## What you need to do
Your task is to copy each line in the listing that includes the word "wrist".
• • • • •
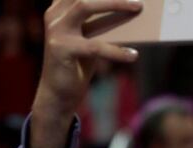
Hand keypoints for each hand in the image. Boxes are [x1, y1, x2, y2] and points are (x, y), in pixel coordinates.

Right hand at [30, 0, 142, 147]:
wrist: (58, 93)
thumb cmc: (78, 63)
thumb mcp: (90, 39)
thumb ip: (101, 23)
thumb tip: (131, 10)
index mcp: (59, 9)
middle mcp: (54, 15)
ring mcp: (56, 31)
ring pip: (85, 7)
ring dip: (115, 4)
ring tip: (138, 8)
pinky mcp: (62, 49)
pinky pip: (95, 47)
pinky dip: (117, 51)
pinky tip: (133, 55)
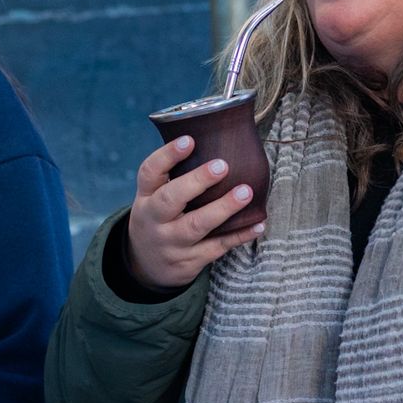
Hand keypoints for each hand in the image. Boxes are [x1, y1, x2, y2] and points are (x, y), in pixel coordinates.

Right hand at [124, 135, 266, 290]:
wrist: (145, 265)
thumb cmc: (159, 216)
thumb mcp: (154, 196)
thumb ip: (175, 174)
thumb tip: (216, 137)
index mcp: (146, 197)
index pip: (150, 173)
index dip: (168, 155)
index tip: (189, 140)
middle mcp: (154, 220)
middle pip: (170, 199)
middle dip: (197, 181)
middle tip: (222, 165)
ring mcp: (171, 242)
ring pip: (196, 225)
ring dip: (223, 208)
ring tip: (246, 192)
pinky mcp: (189, 261)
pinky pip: (216, 247)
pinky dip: (239, 236)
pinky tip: (257, 224)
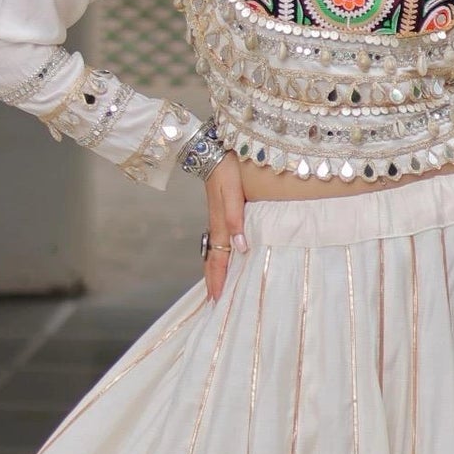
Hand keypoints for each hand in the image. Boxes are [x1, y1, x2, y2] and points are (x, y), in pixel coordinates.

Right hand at [200, 153, 248, 300]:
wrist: (211, 150)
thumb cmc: (225, 169)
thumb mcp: (232, 192)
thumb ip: (235, 219)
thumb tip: (241, 247)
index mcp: (219, 224)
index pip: (218, 259)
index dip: (217, 280)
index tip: (217, 301)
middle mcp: (216, 225)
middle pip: (213, 259)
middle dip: (213, 281)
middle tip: (215, 303)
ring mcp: (217, 219)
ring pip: (215, 251)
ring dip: (216, 270)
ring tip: (218, 287)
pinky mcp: (220, 212)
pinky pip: (218, 241)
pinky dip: (219, 255)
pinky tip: (226, 258)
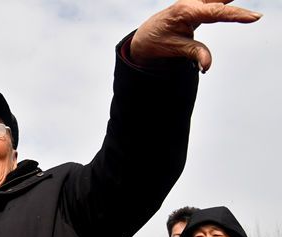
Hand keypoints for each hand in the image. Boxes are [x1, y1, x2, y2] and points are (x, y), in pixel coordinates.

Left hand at [131, 0, 261, 71]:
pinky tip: (233, 1)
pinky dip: (226, 1)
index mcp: (185, 11)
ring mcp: (194, 2)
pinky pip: (215, 2)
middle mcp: (191, 2)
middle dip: (236, 10)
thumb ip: (194, 53)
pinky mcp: (197, 5)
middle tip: (256, 17)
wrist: (144, 35)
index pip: (216, 13)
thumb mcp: (173, 48)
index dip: (235, 15)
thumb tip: (207, 65)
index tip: (252, 18)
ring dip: (228, 2)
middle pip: (220, 3)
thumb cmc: (156, 40)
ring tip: (248, 14)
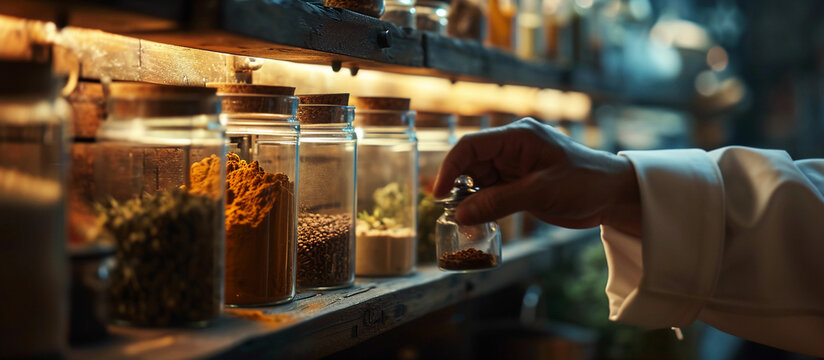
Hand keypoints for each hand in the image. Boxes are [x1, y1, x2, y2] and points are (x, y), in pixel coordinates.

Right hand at [433, 118, 641, 236]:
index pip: (471, 146)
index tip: (438, 194)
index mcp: (517, 137)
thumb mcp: (540, 193)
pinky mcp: (519, 181)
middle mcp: (512, 147)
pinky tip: (479, 220)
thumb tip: (461, 214)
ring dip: (470, 199)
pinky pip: (492, 191)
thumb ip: (498, 202)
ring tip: (464, 221)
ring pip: (479, 180)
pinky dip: (483, 205)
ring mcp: (515, 165)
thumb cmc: (585, 183)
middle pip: (471, 163)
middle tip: (449, 213)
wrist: (614, 194)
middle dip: (458, 187)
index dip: (450, 168)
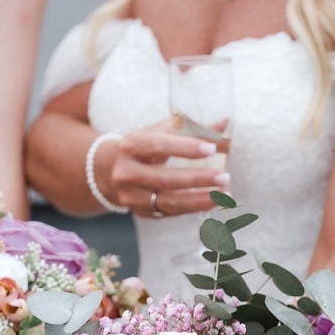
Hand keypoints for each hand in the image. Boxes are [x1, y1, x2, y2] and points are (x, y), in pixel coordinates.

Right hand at [95, 119, 230, 218]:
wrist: (109, 171)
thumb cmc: (142, 147)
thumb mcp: (159, 132)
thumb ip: (190, 128)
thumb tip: (224, 122)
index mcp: (130, 145)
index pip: (158, 145)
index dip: (185, 148)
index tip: (212, 149)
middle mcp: (126, 173)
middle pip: (164, 178)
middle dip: (197, 179)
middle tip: (224, 177)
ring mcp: (131, 196)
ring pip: (168, 201)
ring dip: (199, 200)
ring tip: (225, 195)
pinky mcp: (141, 212)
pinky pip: (170, 212)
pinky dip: (193, 208)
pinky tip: (212, 203)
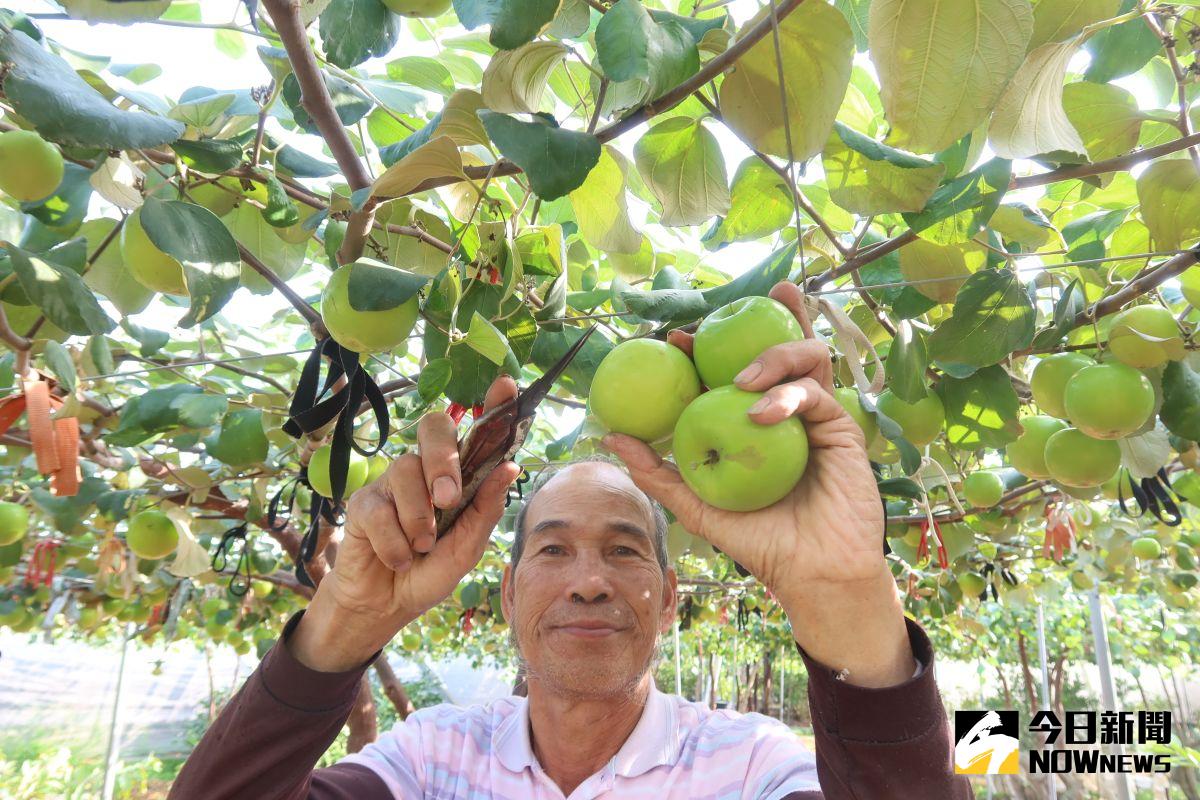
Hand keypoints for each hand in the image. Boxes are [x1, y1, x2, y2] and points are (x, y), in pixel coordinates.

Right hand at [289, 376, 521, 670]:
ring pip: (406, 471)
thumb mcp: (467, 548)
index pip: (475, 431)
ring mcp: (393, 482)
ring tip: (422, 547)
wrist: (386, 606)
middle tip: (448, 499)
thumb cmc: (430, 571)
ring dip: (419, 518)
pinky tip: (398, 559)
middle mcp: (426, 470)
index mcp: (458, 476)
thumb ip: (485, 509)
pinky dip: (395, 542)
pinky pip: (381, 509)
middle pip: (433, 427)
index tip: (506, 385)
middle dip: (442, 459)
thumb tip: (509, 467)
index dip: (491, 405)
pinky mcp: (364, 502)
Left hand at [601, 280, 887, 603]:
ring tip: (740, 380)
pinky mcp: (842, 428)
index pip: (732, 369)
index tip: (674, 338)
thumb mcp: (696, 504)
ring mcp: (817, 416)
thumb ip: (656, 471)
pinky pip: (816, 393)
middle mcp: (788, 410)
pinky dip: (786, 396)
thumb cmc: (758, 542)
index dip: (705, 348)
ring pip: (807, 356)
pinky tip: (760, 414)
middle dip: (757, 318)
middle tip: (712, 328)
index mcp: (753, 421)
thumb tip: (610, 438)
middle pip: (781, 346)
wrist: (811, 573)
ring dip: (773, 355)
• • • • •
## Exercise response
wrist: (58, 93)
wrist: (145, 265)
wrist: (211, 150)
wrist: (144, 35)
wrist: (614, 194)
wrist: (109, 171)
wrist: (386, 606)
wrist: (811, 573)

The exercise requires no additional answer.